Not sure what to do

Hi, im just recovering from another sudden Brittle Asthma attack and really dont know what to do for the best ref my daughter, although shes now 13 and knows everything about my condition inside out she goes into complete shutdown when a sudden attack happens, she was with me when it happened last week and could not tell the ambulance anything or couldnt even give me the adrenaline, as she just freezes with fear which makes it harder for me, and afterwards she is so sorry and I dont blame her in the least but just need to find a way to get her to cope better when it happens... does anyone have any suggestions? We have tried talking about it, watching videos on it etc and thats how she knows so much but if shes alone with me and the only person I can rely on then im stuck with just alerting my husband with the panic system but hes not there to help me with everything else.

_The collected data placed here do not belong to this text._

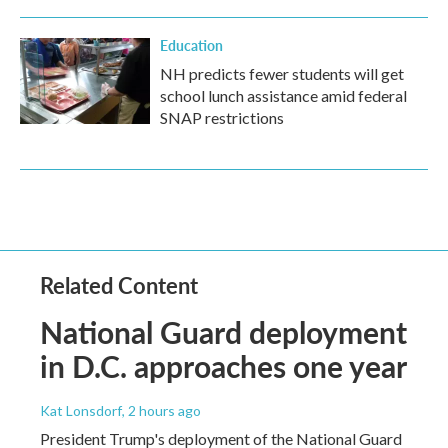
Education
NH predicts fewer students will get
school lunch assistance amid federal
SNAP restrictions
Related Content
National Guard deployment
in D.C. approaches one year
Kat Lonsdorf
, 2 hours ago
President Trump's deployment of the National Guard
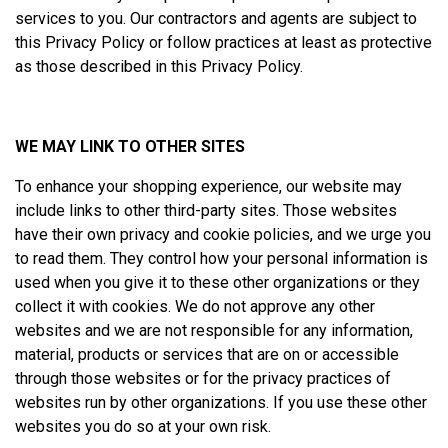
services to you. Our contractors and agents are subject to
this Privacy Policy or follow practices at least as protective
as those described in this Privacy Policy.
WE MAY LINK TO OTHER SITES
To enhance your shopping experience, our website may
include links to other third-party sites. Those websites
have their own privacy and cookie policies, and we urge you
to read them. They control how your personal information is
used when you give it to these other organizations or they
collect it with cookies. We do not approve any other
websites and we are not responsible for any information,
material, products or services that are on or accessible
through those websites or for the privacy practices of
websites run by other organizations. If you use these other
websites you do so at your own risk.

We always thought this was something that would improve as she got older but it has not seemed to.



1 Reply

  • Sounds like you are having a bad time. I also have brittle asthma but am a teacher in a secondary school so will try to offer some advice regarding the teenage side of things!

    Perhaps your daughter is worried that, with all the knowledge she has, she is expected to help more than you actually need her too. What about writing everything down in an emergency protocol with next of kin, medicines, address, GP number, consultant, which medications help best in an emergency etc. This way she knows that everything is on the paper and the emphasis is not just on her being responsible for telling people important information at a time when she is probably terrified. If you take some of the responsibility off her, then she might actually cope better. Also, try to reinforce that you will not blame her if something goes wrong or if she fails to respond in time or make the correct decision. it is alot for a teenager to cope with and she might be really scared of what would happen if she made a mistake. As for her freezing and not being able to use the EpiPen, I guess just reinforcing to her that it is important for her to give the EpiPen but that she won't be held responsible or blamed if she fails to act or if she does something wrong. It might work. Quite often, if the pressure is taken off teenagers, they start to react more positively and not worry so much about their actions. She may well be terrified that if something really bad were to happen, it would all be her fault because she did or didnt act appropriately in an emergency.

    Try to spek to her about this. It's not easy talking to many teenagers about difficult things like this, but there may well be an underlying fear behind her not coping. Hope this helps a bit.